Corruption and bribery is endemic in certain parts of Africa and bribery laws have changed in the UK and Europe so companies need to proactively avoid any illicit behaviour. Any accusations of corruption and exploitation could have serious financial and reputational consequences for foreign businesses.
Emerging market investors
Foreign trade and investment from developing economies such as China has an increasingly important role in boosting African GDP. “People think of China as the only Asian country involved in Africa but Japanese and Indian companies are also involved in significant projects on the continent,” added Tesfay.
Other emerging economies such as Brazil and Russia are also beginning to compete with China on bids.
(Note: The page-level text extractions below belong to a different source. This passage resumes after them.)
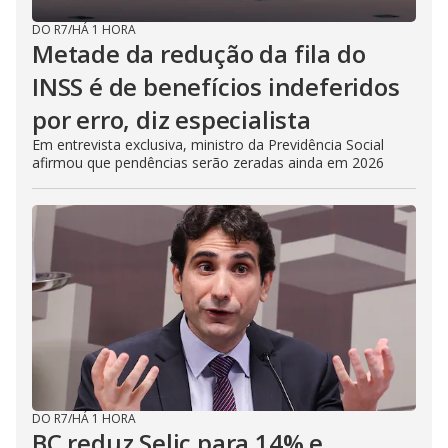
DO R7
/
HÁ 1 HORA
Metade da redução da fila do
INSS é de benefícios indeferidos
por erro, diz especialista
Em entrevista exclusiva, ministro da Previdência Social
afirmou que pendências serão zeradas ainda em 2026
DO R7
/
HÁ 1 HORA
BC reduz Selic para 14% e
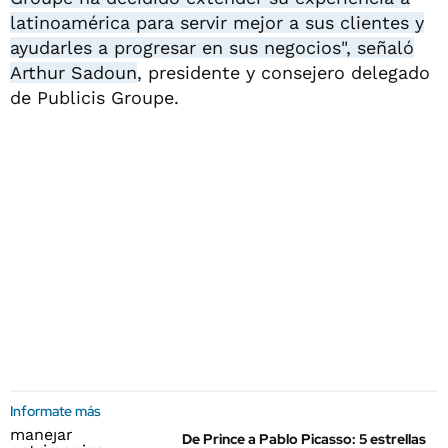
latinoamérica para servir mejor a sus clientes y
ayudarles a progresar en sus negocios", señaló
Arthur Sadoun
, presidente y consejero delegado
de Publicis Groupe.
Informate más
De Prince a Pablo Picasso: 5 estrellas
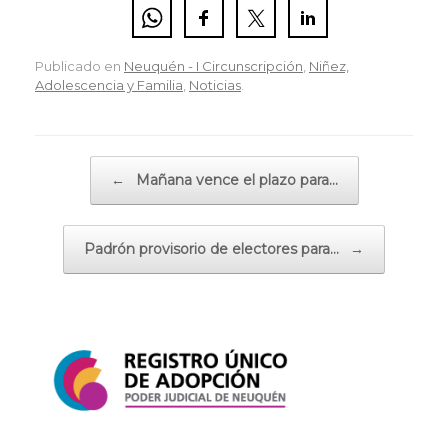
Publicado en
Neuquén - I Circunscripción
,
Niñez,
Adolescencia y Familia
,
Noticias
.
Navegador de artículos
←
Mañana vence el plazo para…
Padrón provisorio de electores para…
→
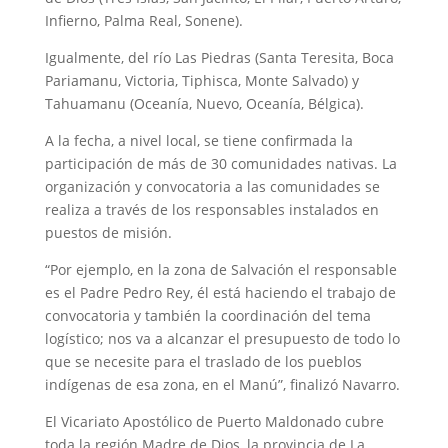
Infierno, Palma Real, Sonene).
Igualmente, del río Las Piedras (Santa Teresita, Boca
Pariamanu, Victoria, Tiphisca, Monte Salvado) y
Tahuamanu (Oceanía, Nuevo, Oceanía, Bélgica).
A la fecha, a nivel local, se tiene confirmada la
participación de más de 30 comunidades nativas. La
organización y convocatoria a las comunidades se
realiza a través de los responsables instalados en
puestos de misión.
“Por ejemplo, en la zona de Salvación el responsable
es el Padre Pedro Rey, él está haciendo el trabajo de
convocatoria y también la coordinación del tema
logístico; nos va a alcanzar el presupuesto de todo lo
que se necesite para el traslado de los pueblos
indígenas de esa zona, en el Manú”, finalizó Navarro.
El Vicariato Apostólico de Puerto Maldonado cubre
toda la región Madre de Dios, la provincia de La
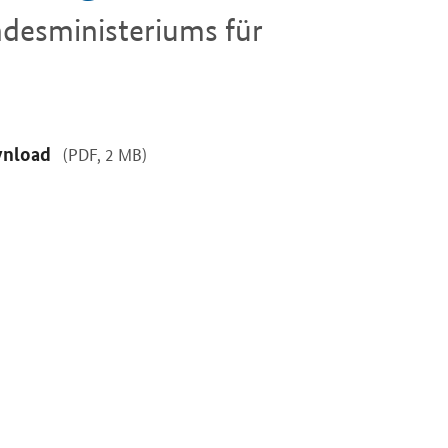
ndesministeriums für
nload
(PDF, 2 MB)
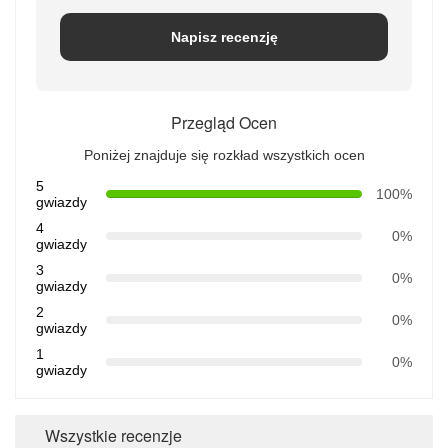
Napisz recenzję
Przegląd Ocen
Poniżej znajduje się rozkład wszystkich ocen
5
100%
gwiazdy
4
0%
gwiazdy
3
0%
gwiazdy
2
0%
gwiazdy
1
0%
gwiazdy
Wszystkie recenzje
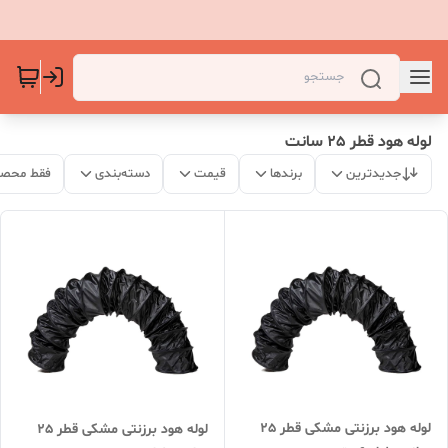
لوله هود قطر 25 سانت
جدیدترین
برندها
قیمت
دسته‌بندی
فقط محصو
لوله هود برزنتی مشکی قطر 25
لوله هود برزنتی مشکی قطر 25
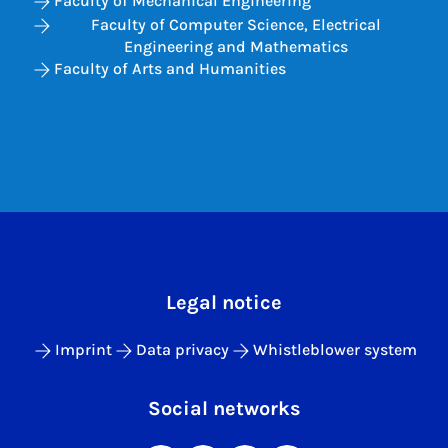
Faculty of Mechanical Engineering
Faculty of Computer Science, Electrical
Engineering and Mathematics
Faculty of Arts and Humanities
Legal notice
Imprint
Data privacy
Whistleblower system
Social networks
A large share of foreign businesses operating in the region tend to come from developing economies. “You see more Chinese, Japanese and Indian multi-nationals in sub-Saharan Africa. This is perhaps because they are less risk averse and better able to deal with a developing market than their European or American competitors,” added Tesfay.
Although trading in commodities is fundamental to the African economy, it is not the only source of wealth for the continent. “Outside of the traditional sectors such as mining and oil and gas, you find a lot of investment is going into the continent in agriculture, telecoms and services. Even the relatively less mature economies are diversifying, which you see now in countries like Ethiopia and Rwanda,” according toTesfay.
As growth in Europe stalls Africa could represent a big prospect for many companies. Businesses may want to think about harnessing these opportunitieis before it is too late.